Option 3, which has the support of the NZ Forest Owners Association, Federated Farmers and NZ Farm Forestry Association, would remove all restrictions - apart from the provisions of the Animal Welfare Act - on the hunting and control of sambar on public and private land.
As the deadline for submissions approaches, NZ Farm Forestry Association president Nick Seymour says statements from the Sambar Management Foundation have become of growing concern.
"The personal abuse we can cope with. But the recent written threat by foundation chair Colin Harold to take action to have DoC's consultation process halted altogether if there is inadequate accommodation of hunter concerns, is totally unacceptable," Mr Seymour says.
Mr Rhodes says forest owners wish to make it clear that the foundation claim that it has a "better relationship with foresters than ever before" is without substance.
"While there has been a lot of talk with the foundation, we are as far apart as we have ever been," he says. "Their claims that forest owners want them to continue to manage hunters is simply untrue.
"The foundation also says it has proved itself with public land-managers and has reduced deer numbers in public forests over three years. Unfortunately, nearly all the land and forests in the sambar range are privately managed or on private land, where tree destruction continues unabated."

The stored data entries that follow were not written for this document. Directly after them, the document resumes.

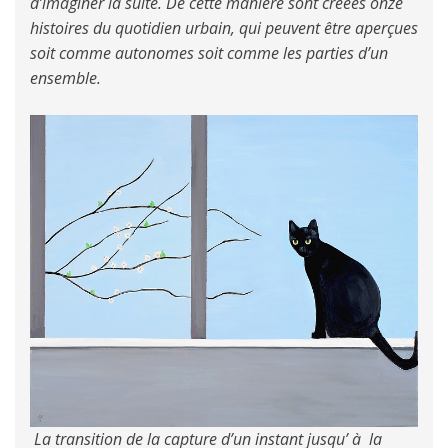
d’imaginer la suite. De cette manière sont créées onze
histoires du quotidien urbain, qui peuvent être aperçues
soit comme autonomes soit comme les parties d’un
ensemble.
La transition de la capture d’un instant jusqu’ à la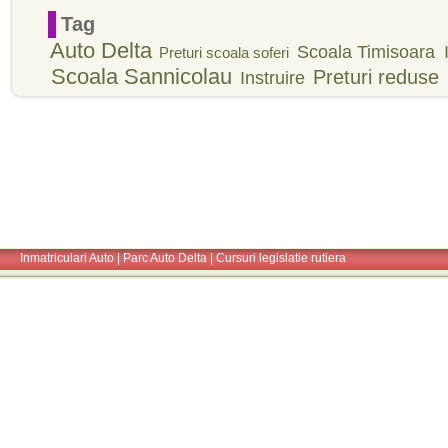
Tag
Auto Delta
Scoala Timisoara
Preturi scoala soferi
Scoala Sannicolau
Preturi reduse
Instruire
Inmatriculari Auto
|
Parc Auto Delta
|
Cursuri legislatie rutiera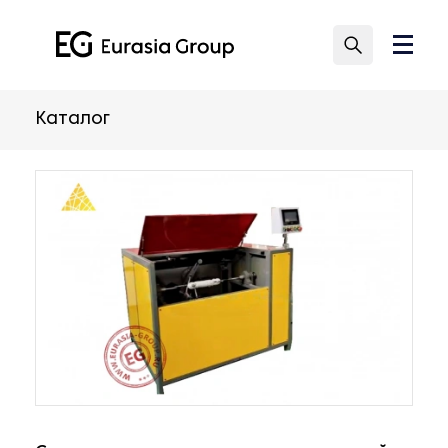
Каталог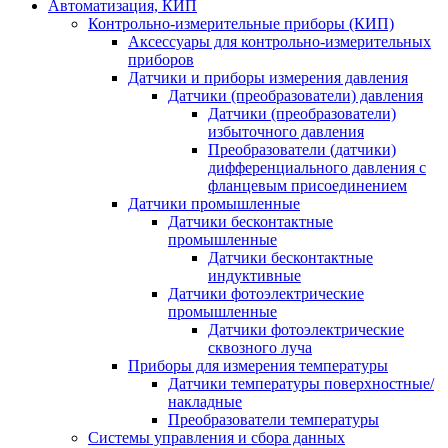
Автоматизация, КИП
Контрольно-измерительные приборы (КИП)
Аксессуары для контрольно-измерительных
приборов
Датчики и приборы измерения давления
Датчики (преобразователи) давления
Датчики (преобразователи)
избыточного давления
Преобразователи (датчики)
дифференциального давления с
фланцевым присоединением
Датчики промышленные
Датчики бесконтактные
промышленные
Датчики бесконтактные
индуктивные
Датчики фотоэлектрические
промышленные
Датчики фотоэлектрические
сквозного луча
Приборы для измерения температуры
Датчики температуры поверхностные/
накладные
Преобразователи температуры
Системы управления и сбора данных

Mr Seymour and Mr Rhodes say land owner groups strongly urge their members to put in submissions supporting Option 3.
"This option gives them the right, but not the obligation, to control sambar on their properties," they say. "Because some farmers like having sambar around, the herd itself will not be threatened. But herd numbers will be reduced to a level where the damage to forests, young trees and crops is unlikely to be of economic significance."